The test itself is quite user-friendly and involves swabbing just the front part of the nose, Dr. Wong explains. “You put the swab in a buffer solution and then you put the buffer on a test strip,” she says. “It’s much like a pregnancy test. There’s one line if it’s negative, and two lines if it’s positive.”

In order to gather data for the clinical trial, a nurse then administers the same test again. But on subsequent visits to the site, participants won’t need this second test.

The turnaround time for results is about 15 minutes.

“It basically tells you right at that time if you’re infectious or not,” says Dr. Wong. “It’s fairly accurate in terms of telling you if you’re infectious in that moment. If you live in a residence in congregate housing, that’s important to know. Or, if you were going to a large event, you could get that assurance right away.”

If someone tests positive

Anyone who tests positive at the UBC site is then given a deeper nasal swab that is fast-tracked for confirmation at St. Paul’s Hospital.

For students in residence who did test positive over the school year, there was a team of staff ready to jump into action-including Stevens.

“I’m the first person that they talked to after they spoke to the nurse who said, ‘You’ve screened positive,'” says Stevens. “I was that person to reassure them and walk them through what’s going to happen next.”

Like all residence life managers, Stevens was on call 24-7, on-hand to help day and night if anyone needed anything. “For every student who went into self-isolation, we would check in on them at whatever level of frequency they wanted,” he says. “Some students would want you to phone them every day, and they really appreciated that.”

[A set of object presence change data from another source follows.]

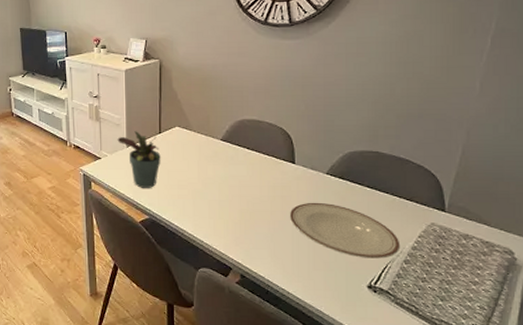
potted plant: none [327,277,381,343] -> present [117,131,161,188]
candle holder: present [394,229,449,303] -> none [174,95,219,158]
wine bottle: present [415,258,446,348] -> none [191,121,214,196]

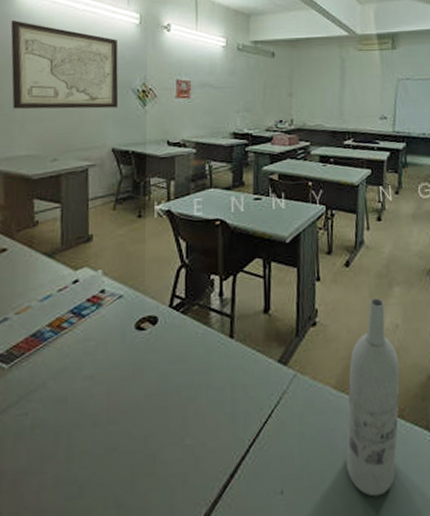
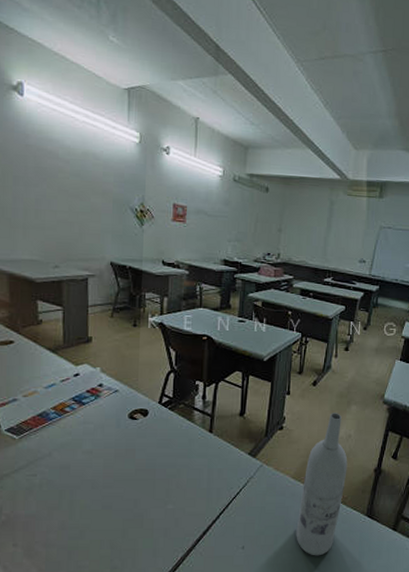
wall art: present [10,20,119,109] -> none [10,123,118,224]

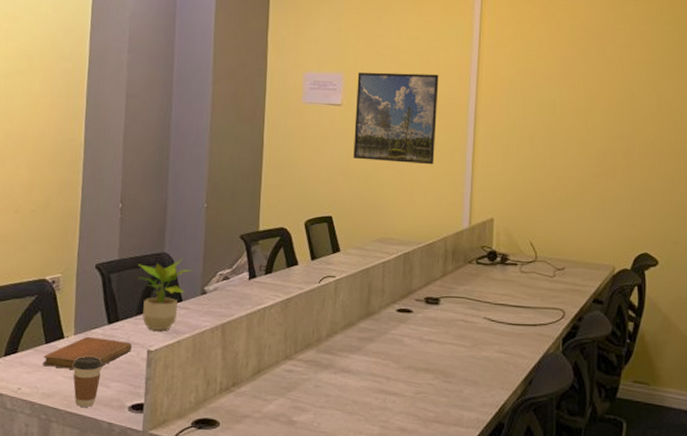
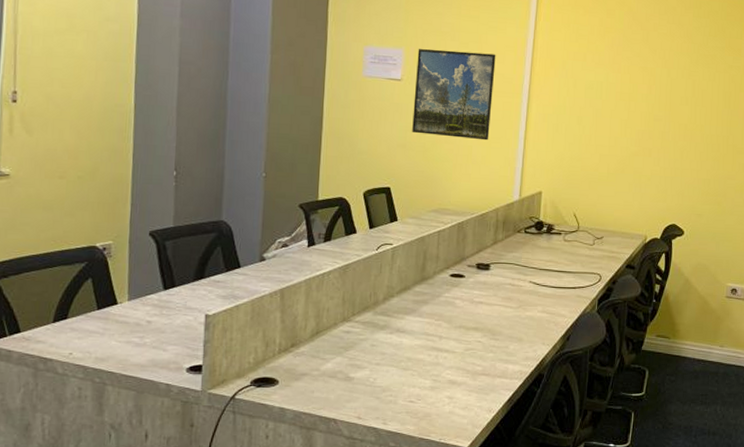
notebook: present [42,337,132,369] -> none [95,303,189,334]
coffee cup: present [72,356,103,407] -> none [127,322,159,370]
potted plant: present [138,258,193,330] -> none [194,226,252,296]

If a student in isolation needed something from their room or help with finding academic supports, Stevens would be there to assist: “That would become my role-to go pick up stuff for them, or help coordinate their parents to come. Other parts of my role might be reaching out to resources at the university to make sure that professors were aware that the student might need accommodations during that time.”

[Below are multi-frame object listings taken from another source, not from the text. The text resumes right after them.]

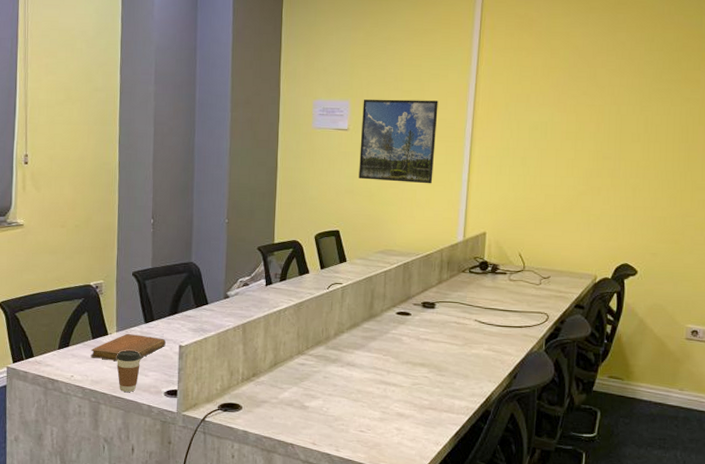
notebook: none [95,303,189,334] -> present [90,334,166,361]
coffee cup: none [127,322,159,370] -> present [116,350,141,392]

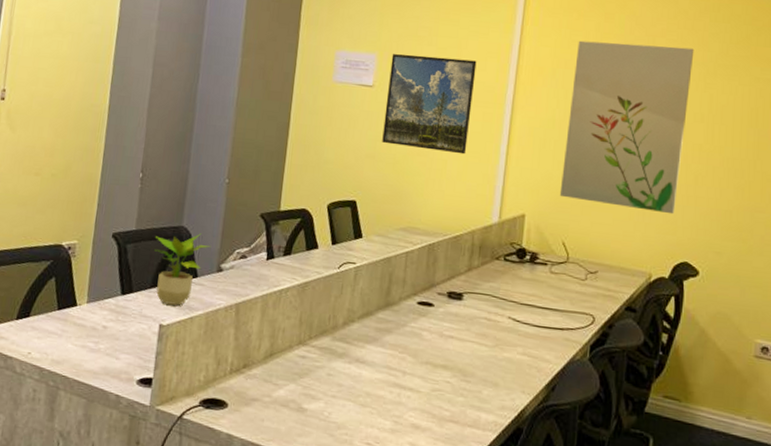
notebook: present [90,334,166,361] -> none [53,306,144,338]
coffee cup: present [116,350,141,392] -> none [83,325,114,377]
potted plant: none [169,267,217,329] -> present [154,233,211,306]
wall art: none [515,75,631,224] -> present [559,40,694,215]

Breaking transmission chains

The fast actions of the nurses and staff, together with the rapid test results, were critical to breaking potential chains of transmission, notes Andrew Quenneville, associate director of residence life.


UBC school of nursing colleagues have been collaborating with Safety and Risk Services, Student Housing and Community Services, Vancouver Coastal Health, Health Canada and Providence Health. Photo: UBC

“For the students who participated in the rapid testing clinic, the clinic provided a lot of reassurance,” he says. “While they may not have symptoms, the ability to intervene early if they did test positive for COVID-19 and self-isolate, and potentially prevent spreading it, was of high value.”

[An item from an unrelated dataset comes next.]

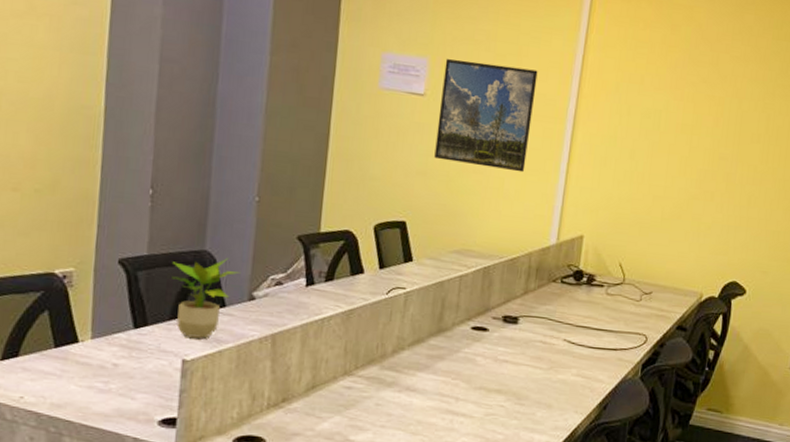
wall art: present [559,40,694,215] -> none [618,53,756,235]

As the number of students in residence at UBC has dwindled over the summer, and vaccinations have contributed to a rapid decline in new COVID-19 cases, Dr. Wong is encouraging the campus community to take advantage of the rapid testing trial and help pave the way for a quick and easy over-the-counter COVID-19 test.

“We see these tests playing a role in higher risk groups, including people who live in congregate housing, or in varsity athletics where people are training intensely together and can’t afford to take time off for some isolation,” she says. “We also see it being used when travel opens up again. There are countries where the vaccination rates aren’t as high as in Canada, and we do get international visitors here.”

For Stevens, his twice-weekly COVID-19 tests not only gave him peace of mind but helped him play a part in keeping the campus community safe.

“I did it for two main reasons,” he says. “My presence, I hoped, would make students feel more comfortable to go and get tested. And the other part was just for myself, because I wouldn’t want to spread this to anyone else.”